Stroke in adults represents one of the main causes of mortality and acquired disability in the world. (1)
Its effective treatment is time dependent, that is, the clinical outcomes depend on the time from the onset of symptoms to reperfusion/revascularization, either by intravenous thrombolysis or endovascular thrombectomy. (2) Early diagnosis and teamwork of health professionals are key to achieving better clinical results with fewer complications. (3)
Delays in treatment, handling errors or misunderstandings among the health teams are therefore risky situations for patients. (4) 3–4% of medical complications in stroke patients are supposedly due to human error, and 70% of them to team communication problems, misunderstandings, poor execution of orders or poor decisions.
There are multiple flow charts to manage patients with suspected stroke at optimal times. They cover various strategies to reduce inpatient care times, such as taking actions during the transfer, but many fail to mention the methods used to train these teams. (5)
Given the risk of hindering patient treatment, serious pathologies such as stroke offer fewer traditional training opportunities for young professionals. Given the natural ethical commitment of professionals to give timely treatment to patients, trainers must prioritize clinical care over the supervision of students or other members of the health team without achieving teaching objectives. (6)
Simulation and technologies applied to health education have emerged as valuable tools for the development of individual clinical skills and teamwork. They provide an environment of psychological security, without risk to patients and with the possibility of guaranteeing access to and opportunities for learning. Furthermore, they allow the delivery of specific feedback and the confirmation of achievements in areas not observable in the traditional models. (7)
There are reports of simulation programs to improve emergency care times based on the use of standardized patients (8) and on-site simulation programs that have reduced in-hospital times to thrombolysis. (9) In Latin America there are reports of simulation programs applied in Brazil, which have reduced door-to-needle times. (10)
There are also studies reporting multiple simulation programs at the undergraduate level. Some, aimed at nursing students for emergency management showed high satisfaction with simulation. (11) Other were interprofessional training programs based on the use of standardized patients that focus on rehabilitation and also proved to have high participant satisfaction.(12) In postgraduate neurology, it was shown that after the regular implementation of immersive simulation programs for handling stroke codes, door-to-needle times were reduced. (13)
The use of mobile communication systems associated with motion tracking has been reported as a useful technology to improve coordination between professionals from pre-hospital and in-hospital systems and thus reduce stroke care time from the onset of symptoms. (14)

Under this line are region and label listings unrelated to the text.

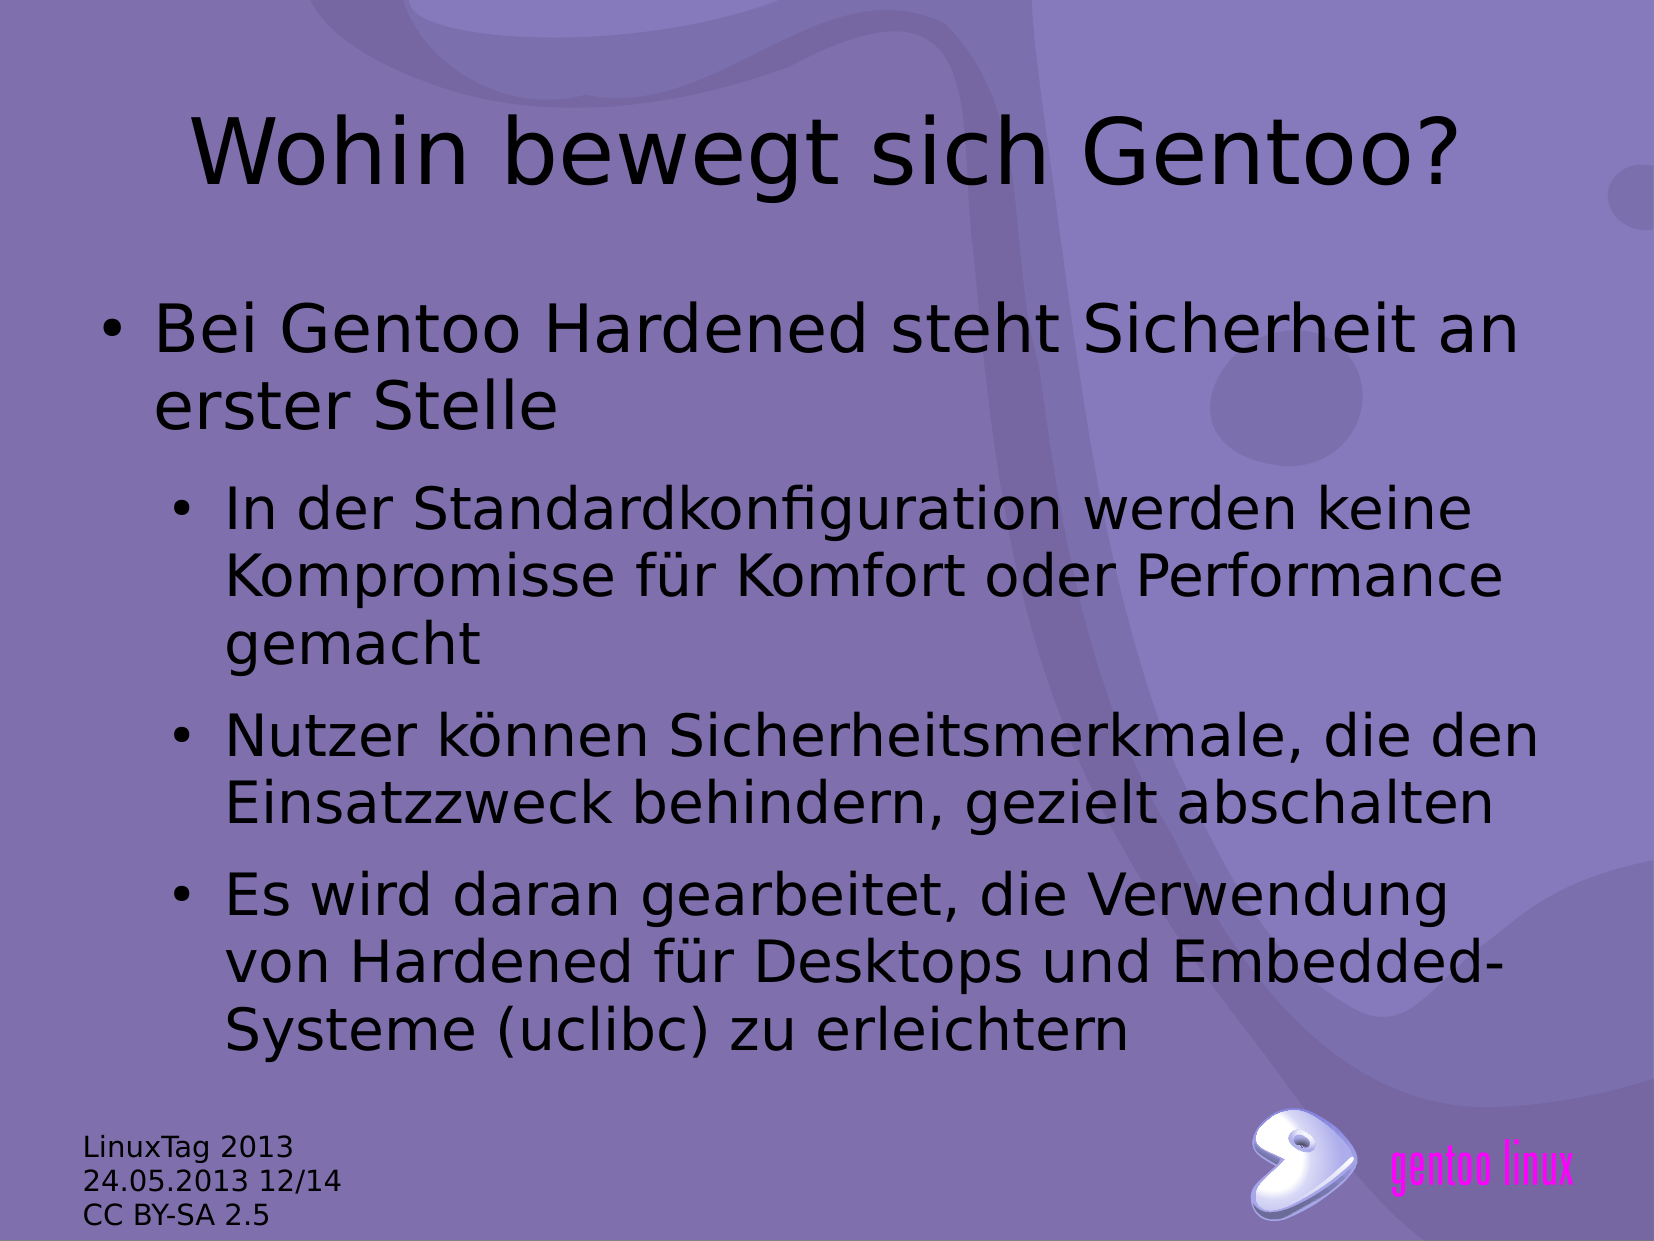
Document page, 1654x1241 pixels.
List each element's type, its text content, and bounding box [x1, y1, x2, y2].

title Wohin bewegt sich Gentoo? [82, 49, 1571, 257]
list Bei Gentoo Hardened steht Sicherheit an erster Stelle In der Standardkonfiguration werden keine Kompromisse für Komfort oder Performance gemacht Nutzer können Sicherheitsmerkmale, die den Einsatzzweck behindern, gezielt abschalten Es wird daran gearbeitet, die Verwendung von Hardened für Desktops und Embedded-Systeme (uclibc) zu erleichtern [82, 290, 1571, 1109]
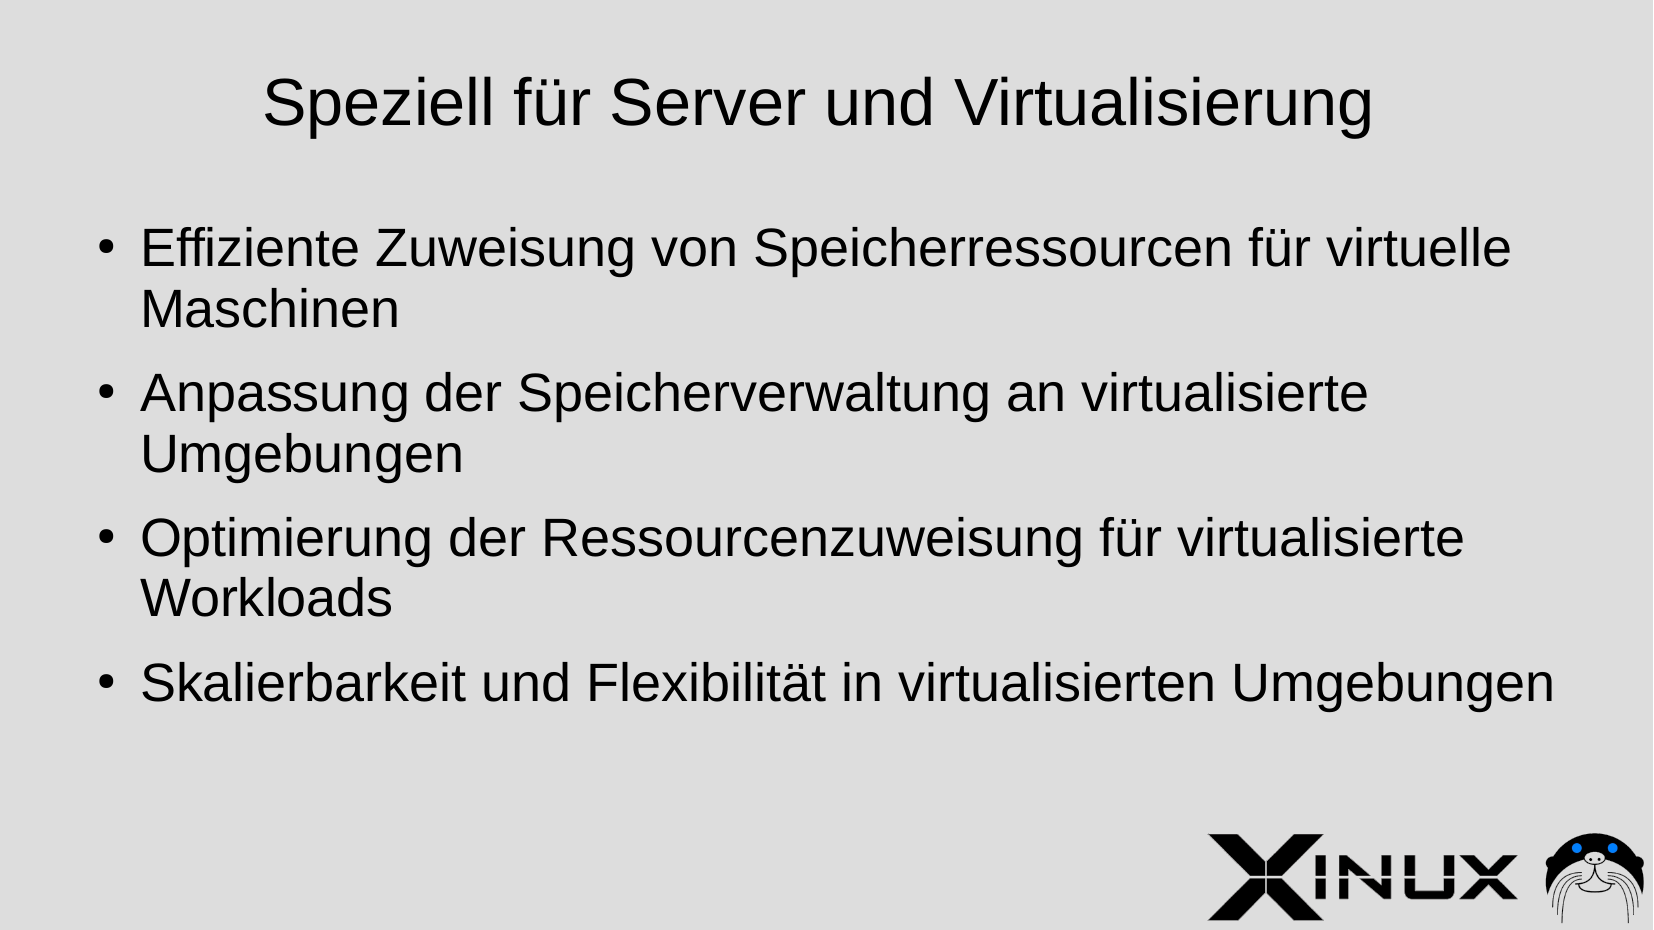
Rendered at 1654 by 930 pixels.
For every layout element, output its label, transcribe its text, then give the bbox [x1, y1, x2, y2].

title Speziell für Server und Virtualisierung [75, 24, 1563, 181]
list Effiziente Zuweisung von Speicherressourcen für virtuelle Maschinen Anpassung der Speicherverwaltung an virtualisierte Umgebungen Optimierung der Ressourcenzuweisung für virtualisierte Workloads Skalierbarkeit und Flexibilität in virtualisierten Umgebungen [82, 217, 1571, 757]
picture [1200, 824, 1650, 930]
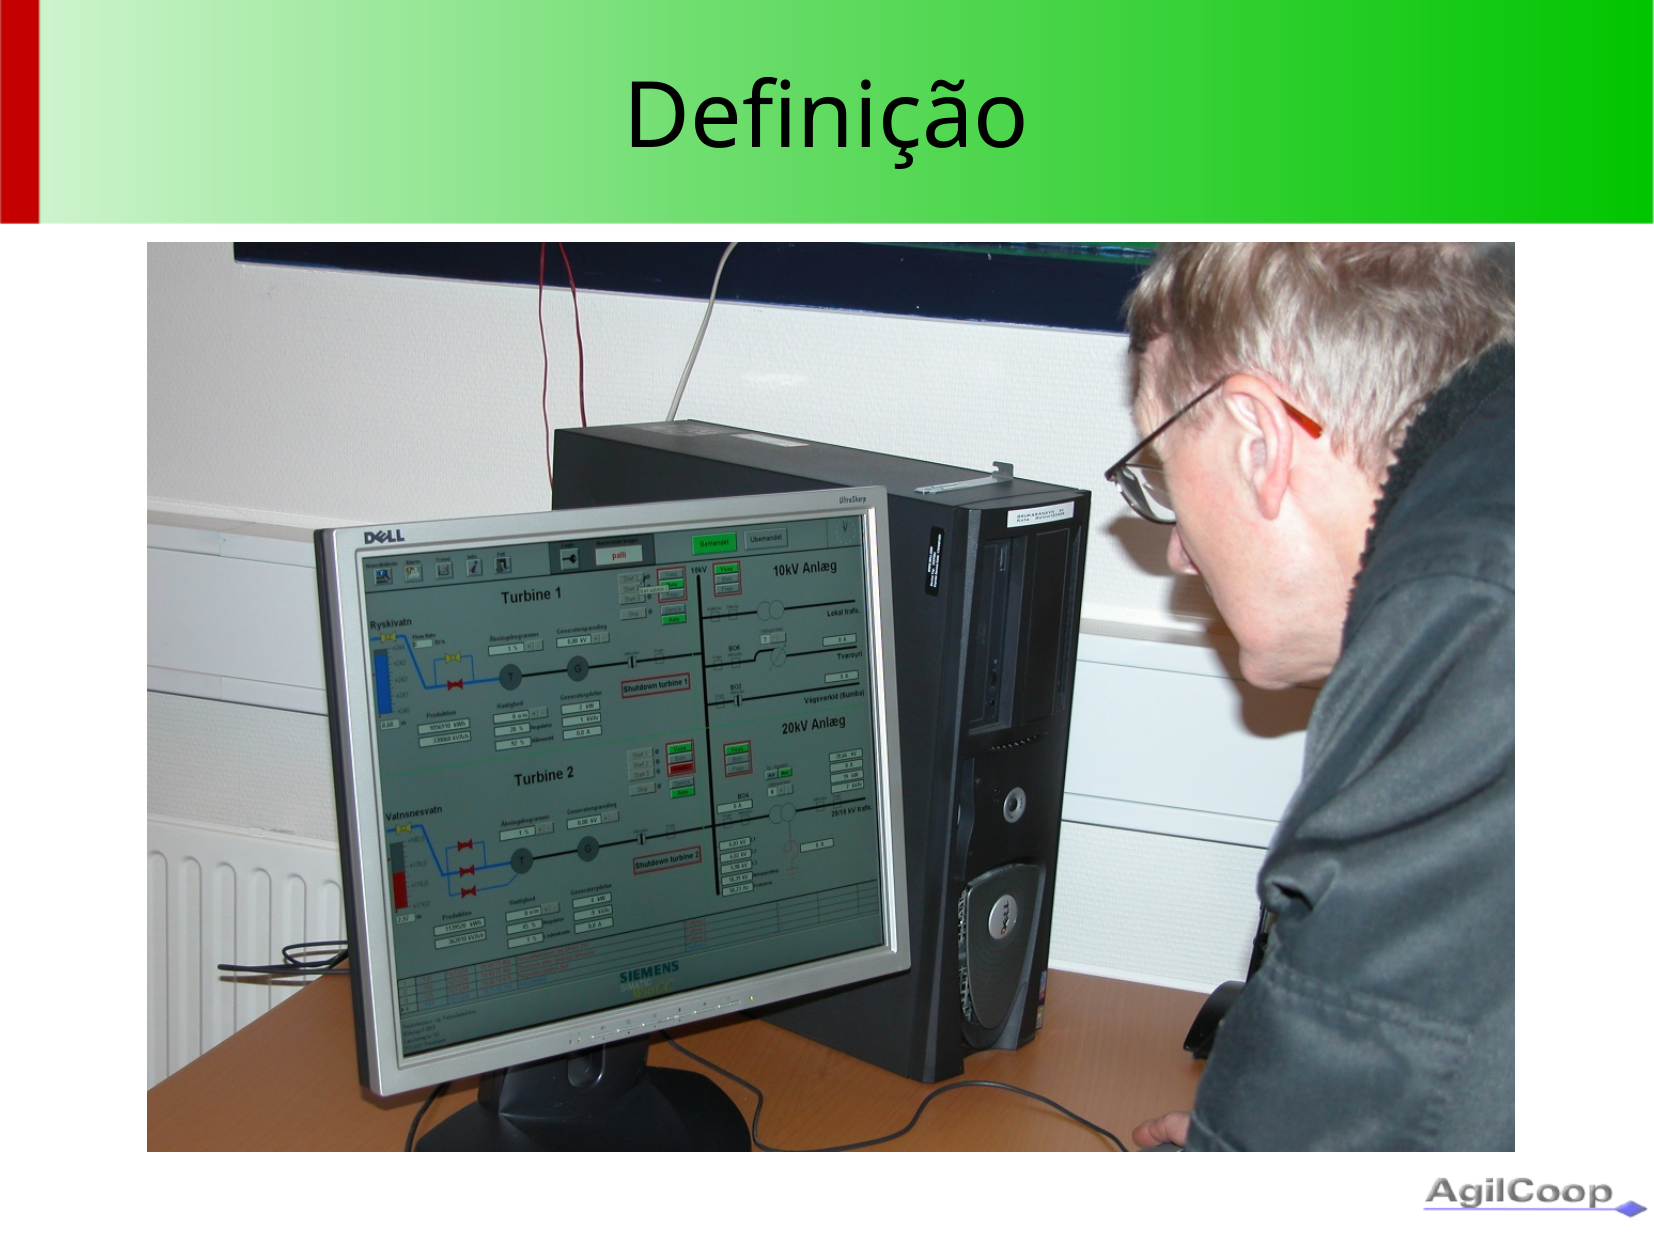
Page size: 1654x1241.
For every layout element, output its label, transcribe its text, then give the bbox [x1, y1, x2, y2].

title Definição [82, 8, 1571, 216]
picture [0, 0, 1654, 1241]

We did not find reports in the literature of interprofessional training programs that use various simulation modalities combined; mobile communication systems associated with movement tracking technologies emulating the joint work of prehospital and hospital care levels.
The following study reports the self-perception of knowledge, self-confidence and satisfaction of an interprofessional group that used various methodologies in order to improve the training process of pre-hospital and in-hospital health teams in the initial management of stroke. Our hypothesis is that interprofessional training for the management of Stroke, through virtual simulation, simulation with standardized patients and a patient tracking application of clinical processes fosters both learning and confidence at the time of decision-making of health personnel.